■ Task brief
Give the entries below again exactly. Their pictures are not needed.
==================================================
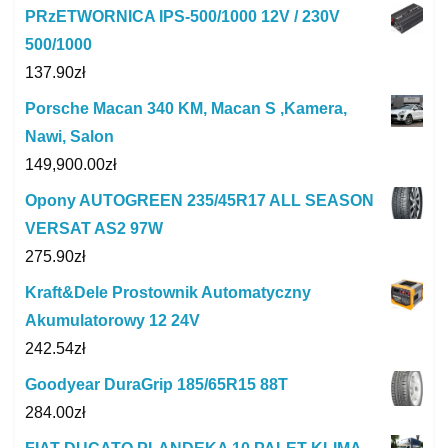
PRzETWORNICA IPS-500/1000 12V / 230V
500/1000
137.90
zł
Porsche Macan 340 KM, Macan S ,Kamera,
Nawi, Salon
149,900.00
zł
Opony AUTOGREEN 235/45R17 ALL SEASON
VERSAT AS2 97W
275.90
zł
Kraft&Dele Prostownik Automatyczny
Akumulatorowy 12 24V
242.54
zł
Goodyear DuraGrip 185/65R15 88T
284.00
zł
==================================================
■ Result for this task
PRzETWORNICA IPS-500/1000 12V / 230V
500/1000
137.90
zł
Porsche Macan 340 KM, Macan S ,Kamera,
Nawi, Salon
149,900.00
zł
Opony AUTOGREEN 235/45R17 ALL SEASON
VERSAT AS2 97W
275.90
zł
Kraft&Dele Prostownik Automatyczny
Akumulatorowy 12 24V
242.54
zł
Goodyear DuraGrip 185/65R15 88T
284.00
zł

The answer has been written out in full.